There are thousands of known curable and incurable diseases in existence. The more sufferers there are of a particular disease, the more funding is designated to research toward treatments and cures for said diseases. However, for sufferers of rare diseases, like Johnson County resident Katie Hall, there is a significant lapse in research funding.

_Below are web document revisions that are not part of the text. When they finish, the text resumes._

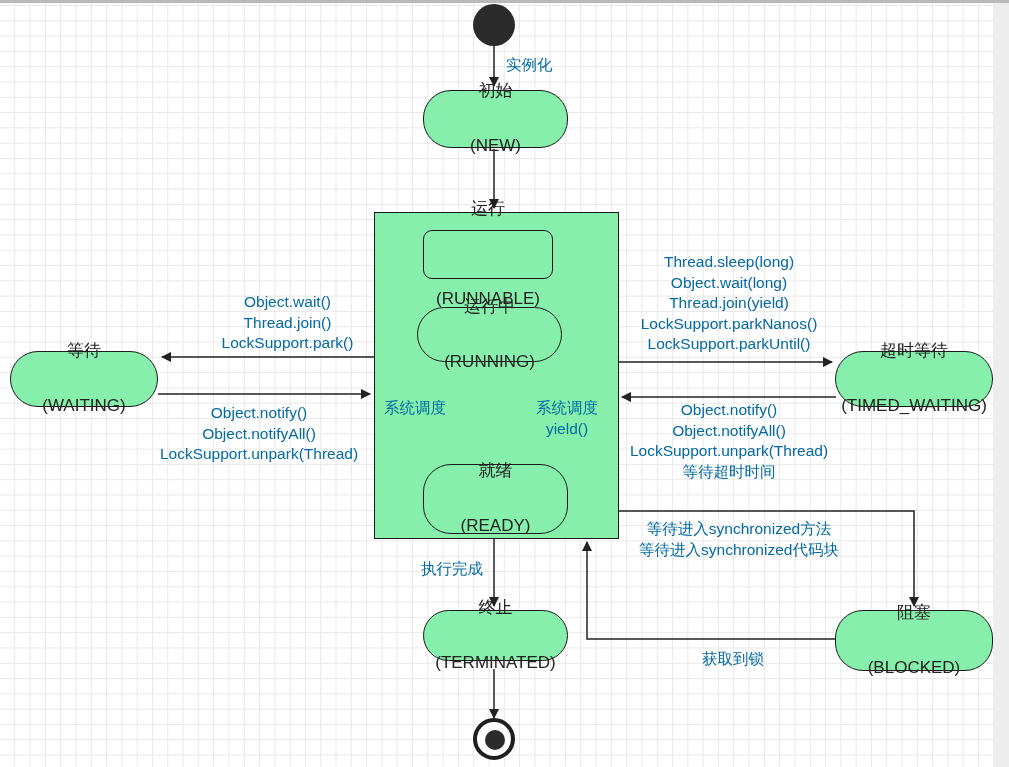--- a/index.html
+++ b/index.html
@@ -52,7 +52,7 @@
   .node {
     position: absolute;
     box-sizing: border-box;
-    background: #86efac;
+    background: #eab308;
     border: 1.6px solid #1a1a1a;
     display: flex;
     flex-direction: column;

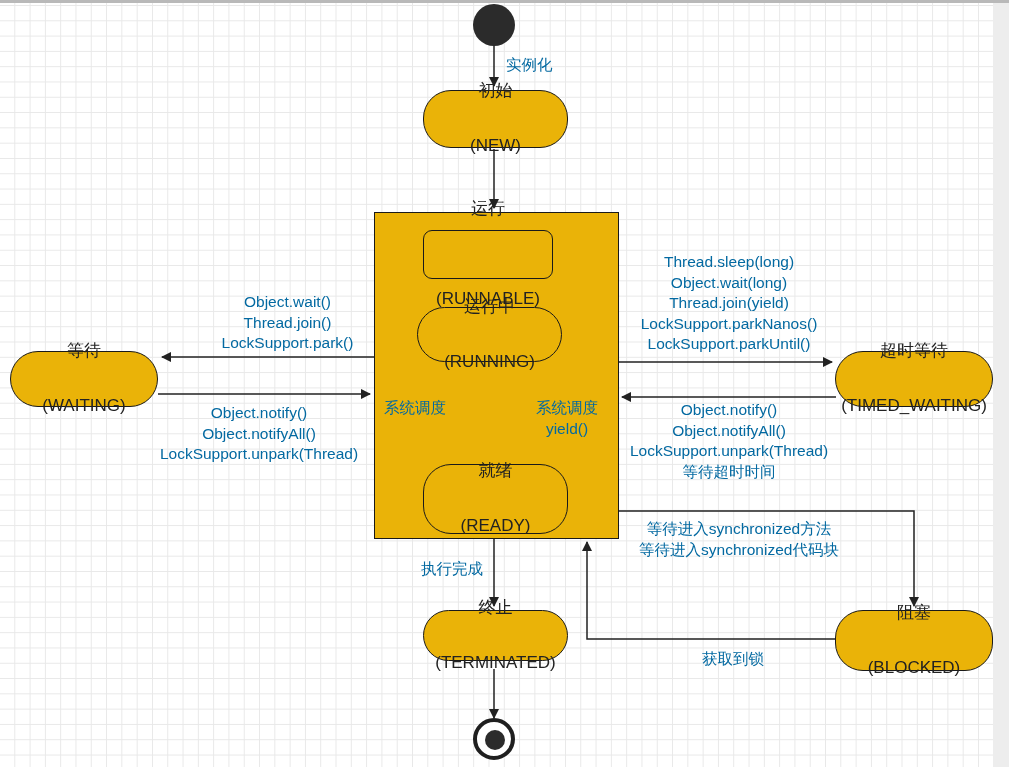--- a/index.html
+++ b/index.html
@@ -155,7 +155,7 @@
     <span class="en">(RUNNING)</span>
   </div>
 
-  <div class="node rounded" style="left:423px; top:464px; width:145px; height:70px;">
+  <div class="node rounded" style="left:423px; top:464px; width:145px; height:55px;">
     <span class="cn">就绪</span>
     <span class="en">(READY)</span>
   </div>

Now age 31, Katie Hall was diagnosed with Behcet’s at age 23, though she’d likely been unknowingly battling the disease for years. Difficult to diagnose, Behcet’s presents various symptoms that can easily be attributed to other diseases and because it’s comparatively rare in the United States, it may take years to receive a proper diagnosis.
Behcet’s, which is sometimes referred to as Silk Road Disease, is believed to be an autoinflammatory disease that results in damage to blood vessels throughout the body. Common in both the Middle East and Asia, little is known about the American form of Behcet’s, which seems to impact women more than men. Tough Katie Hall says she’s, “come to terms” with the disease, the symptoms associated with Behcets can be devastating including severe pain, lesions on various parts of the body, eye inflammation (and in severe cases blindness), arthritis, gastrointestinal symptoms and lung aneurysms to name a few.
Hall feels it is her duty to inform people about Behcets and because there’s no cure, Hall knows that the more attention garnered for the lesser-known disease, the greater the chance of obtaining a cure. “I share mostly to help other people,” said Hall who knows first hand how lonely a Behcet’s diagnosis can be. With no known cause and no cure, the only course of action for Behcet’s sufferers is to treat the various symptoms associated with the disease.